Notice that no matter how far up the stock moves the loss is limited to the cost of the option. That is because you have the right to sell shares but you are not obligated to do so. It is your choice. In the worst case scenario you choose not to exercise your right to sell shares, the option expires and you lose your right as wells as the money that you paid to obtain it.

The risk of buying a put is so far below the unlimited risk of selling short the stock that it almost doesn't make sense to sell short stock when you have the choice to buy a put.

The cost of the option is not refundable, however, you can sell it to someone else if they are willing to pay for it. The cost of the option goes to the option grantor. They get to keep the premium and they are obligated under the contract to buy 100 shares of the stock from you, the holder, at the strike price if you decide to exercise the right that you purchased. 

Just as the holder can sell the option to someone else, the grantor can buy the option back and remove the attached obligation to buy shares at the strike price. This is a profit/loss graph for the option grantor in the above KO put option example.

Notice that this graph is almost the exact opposite of the holders profit/loss graph above. The flat green area shows the maximum profit of selling put options is limited to the bid price of the option. In this case the option seller would get .87 to sell the option and take on the obligation to buy shares at the 52.5 strike price.

The red area shows that the grantor's loss potential is only limited by the stock reaching 0. Under the terms of the contract, the put option seller would have to buy the shares from holder at the strike price even if the stock was completely worthless if the holder decides to exercise their right.

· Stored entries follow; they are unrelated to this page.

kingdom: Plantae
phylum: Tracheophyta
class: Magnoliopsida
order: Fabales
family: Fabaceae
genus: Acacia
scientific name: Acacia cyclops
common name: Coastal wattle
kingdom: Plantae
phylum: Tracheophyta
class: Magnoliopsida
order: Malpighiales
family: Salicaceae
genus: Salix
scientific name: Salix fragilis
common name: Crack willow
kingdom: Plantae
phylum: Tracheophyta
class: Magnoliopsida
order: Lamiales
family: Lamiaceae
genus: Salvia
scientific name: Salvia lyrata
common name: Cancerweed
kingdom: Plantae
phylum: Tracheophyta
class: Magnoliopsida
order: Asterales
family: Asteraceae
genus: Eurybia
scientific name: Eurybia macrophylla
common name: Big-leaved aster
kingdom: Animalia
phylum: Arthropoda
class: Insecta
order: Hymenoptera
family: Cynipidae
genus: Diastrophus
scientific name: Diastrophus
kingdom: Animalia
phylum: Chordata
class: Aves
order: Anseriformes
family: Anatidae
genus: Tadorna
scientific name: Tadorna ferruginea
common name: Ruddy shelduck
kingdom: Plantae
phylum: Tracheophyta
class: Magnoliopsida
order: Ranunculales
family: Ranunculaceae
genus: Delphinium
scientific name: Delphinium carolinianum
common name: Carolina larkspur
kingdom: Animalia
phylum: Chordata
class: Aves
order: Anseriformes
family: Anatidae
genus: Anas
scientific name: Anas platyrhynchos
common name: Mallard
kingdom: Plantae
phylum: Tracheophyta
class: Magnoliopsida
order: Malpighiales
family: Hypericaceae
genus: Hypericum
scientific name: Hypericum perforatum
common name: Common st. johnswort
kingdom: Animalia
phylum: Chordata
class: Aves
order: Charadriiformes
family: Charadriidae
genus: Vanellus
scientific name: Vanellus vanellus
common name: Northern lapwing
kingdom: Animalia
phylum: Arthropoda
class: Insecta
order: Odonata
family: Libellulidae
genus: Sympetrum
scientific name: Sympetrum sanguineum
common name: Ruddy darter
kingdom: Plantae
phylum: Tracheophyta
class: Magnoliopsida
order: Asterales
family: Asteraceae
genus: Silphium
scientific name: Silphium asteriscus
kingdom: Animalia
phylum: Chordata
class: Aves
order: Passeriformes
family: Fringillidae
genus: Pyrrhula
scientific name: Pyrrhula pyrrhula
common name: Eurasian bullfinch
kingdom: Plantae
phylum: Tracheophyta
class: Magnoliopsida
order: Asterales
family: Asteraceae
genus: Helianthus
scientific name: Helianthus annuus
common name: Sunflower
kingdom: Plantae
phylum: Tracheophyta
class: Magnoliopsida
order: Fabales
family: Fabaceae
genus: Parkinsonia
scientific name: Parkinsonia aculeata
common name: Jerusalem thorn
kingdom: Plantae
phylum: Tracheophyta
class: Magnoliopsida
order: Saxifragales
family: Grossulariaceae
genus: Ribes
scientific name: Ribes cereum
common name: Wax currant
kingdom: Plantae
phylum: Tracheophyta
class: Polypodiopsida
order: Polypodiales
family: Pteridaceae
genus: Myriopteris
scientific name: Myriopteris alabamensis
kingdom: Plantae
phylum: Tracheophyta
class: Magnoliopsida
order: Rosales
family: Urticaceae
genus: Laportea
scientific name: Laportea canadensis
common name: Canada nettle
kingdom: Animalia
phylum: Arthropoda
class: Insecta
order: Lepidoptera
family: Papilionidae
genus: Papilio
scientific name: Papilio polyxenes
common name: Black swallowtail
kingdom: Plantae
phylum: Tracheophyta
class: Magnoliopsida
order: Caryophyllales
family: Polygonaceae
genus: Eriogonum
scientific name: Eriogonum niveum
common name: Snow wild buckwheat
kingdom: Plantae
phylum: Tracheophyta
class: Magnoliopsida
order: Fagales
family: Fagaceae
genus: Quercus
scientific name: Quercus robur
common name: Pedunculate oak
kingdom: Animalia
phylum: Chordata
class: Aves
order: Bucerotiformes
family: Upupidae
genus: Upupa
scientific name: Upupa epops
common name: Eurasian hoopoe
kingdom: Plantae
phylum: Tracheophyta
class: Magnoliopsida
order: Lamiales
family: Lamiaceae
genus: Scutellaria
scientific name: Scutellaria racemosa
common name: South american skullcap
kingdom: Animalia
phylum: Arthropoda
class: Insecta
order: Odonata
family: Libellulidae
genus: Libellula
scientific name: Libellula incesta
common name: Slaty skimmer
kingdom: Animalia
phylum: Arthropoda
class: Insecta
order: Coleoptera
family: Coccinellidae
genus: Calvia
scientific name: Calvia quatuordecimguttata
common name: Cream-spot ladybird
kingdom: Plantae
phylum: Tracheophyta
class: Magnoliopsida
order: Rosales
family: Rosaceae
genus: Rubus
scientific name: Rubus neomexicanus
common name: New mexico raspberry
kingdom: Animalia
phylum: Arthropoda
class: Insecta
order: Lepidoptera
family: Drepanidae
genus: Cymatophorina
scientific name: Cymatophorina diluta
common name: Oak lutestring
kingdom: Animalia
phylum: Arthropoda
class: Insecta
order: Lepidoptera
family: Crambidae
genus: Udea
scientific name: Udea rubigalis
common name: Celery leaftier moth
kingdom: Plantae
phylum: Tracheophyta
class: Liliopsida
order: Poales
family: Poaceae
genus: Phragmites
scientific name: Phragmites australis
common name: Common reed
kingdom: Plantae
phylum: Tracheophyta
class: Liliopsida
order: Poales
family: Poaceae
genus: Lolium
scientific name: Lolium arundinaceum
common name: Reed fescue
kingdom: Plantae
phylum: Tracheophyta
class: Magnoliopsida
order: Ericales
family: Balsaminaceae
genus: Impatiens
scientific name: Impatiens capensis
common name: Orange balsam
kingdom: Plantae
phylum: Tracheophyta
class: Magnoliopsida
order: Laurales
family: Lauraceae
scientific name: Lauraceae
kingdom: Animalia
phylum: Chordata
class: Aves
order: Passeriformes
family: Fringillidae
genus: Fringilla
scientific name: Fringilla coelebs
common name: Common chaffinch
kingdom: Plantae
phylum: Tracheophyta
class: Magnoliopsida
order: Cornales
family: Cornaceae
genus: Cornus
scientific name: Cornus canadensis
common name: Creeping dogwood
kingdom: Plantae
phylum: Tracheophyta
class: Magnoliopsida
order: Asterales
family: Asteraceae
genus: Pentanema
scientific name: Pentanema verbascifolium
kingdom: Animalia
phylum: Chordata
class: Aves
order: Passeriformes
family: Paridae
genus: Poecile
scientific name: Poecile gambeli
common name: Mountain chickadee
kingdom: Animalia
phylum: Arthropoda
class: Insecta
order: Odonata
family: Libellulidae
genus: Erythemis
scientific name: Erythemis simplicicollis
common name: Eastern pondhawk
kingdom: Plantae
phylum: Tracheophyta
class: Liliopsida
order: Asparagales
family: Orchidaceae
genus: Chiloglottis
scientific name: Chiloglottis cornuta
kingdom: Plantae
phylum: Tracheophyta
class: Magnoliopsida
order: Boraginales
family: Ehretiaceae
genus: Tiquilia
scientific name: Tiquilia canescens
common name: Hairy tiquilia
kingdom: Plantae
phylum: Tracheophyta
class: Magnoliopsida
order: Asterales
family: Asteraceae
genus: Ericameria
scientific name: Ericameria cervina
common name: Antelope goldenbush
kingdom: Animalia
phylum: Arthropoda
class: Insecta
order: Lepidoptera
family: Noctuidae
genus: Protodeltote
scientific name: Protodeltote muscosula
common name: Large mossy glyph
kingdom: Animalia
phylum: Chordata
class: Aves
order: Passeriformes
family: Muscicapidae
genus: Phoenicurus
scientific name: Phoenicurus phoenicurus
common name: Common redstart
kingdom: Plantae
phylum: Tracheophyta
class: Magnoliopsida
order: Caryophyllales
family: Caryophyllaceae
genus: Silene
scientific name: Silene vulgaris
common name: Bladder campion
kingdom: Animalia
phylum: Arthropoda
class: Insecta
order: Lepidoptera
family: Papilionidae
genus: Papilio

Selling put options can be a great alternative way to buy stock at a price that is lower than the market price!

Summary

Put option holders pay a premium to obtain the right to sell shares of the underlying stock at the strike price before the option term expires. They do this because they believe the stock will fall below the strike price by more than the cost of their option. Put buyer's profit potential is only limited by the stock falling to 0 and because they are not obligated to sell the shares, they have limited risk. The breakeven point of a long put is the strike price minus the net debit. The max loss is the net debit.

Put option grantors receive a premium and take on the obligation to buy shares of the underlying stock at the strike price before the option term expires. They do this because they believe the stock will not fall below the strike price by more than the premium they received when they sold the option. Put sellers have limited profit potential and there risk the amount of the breakeven point. The breakeven of a short put is the strike price minus the net credit.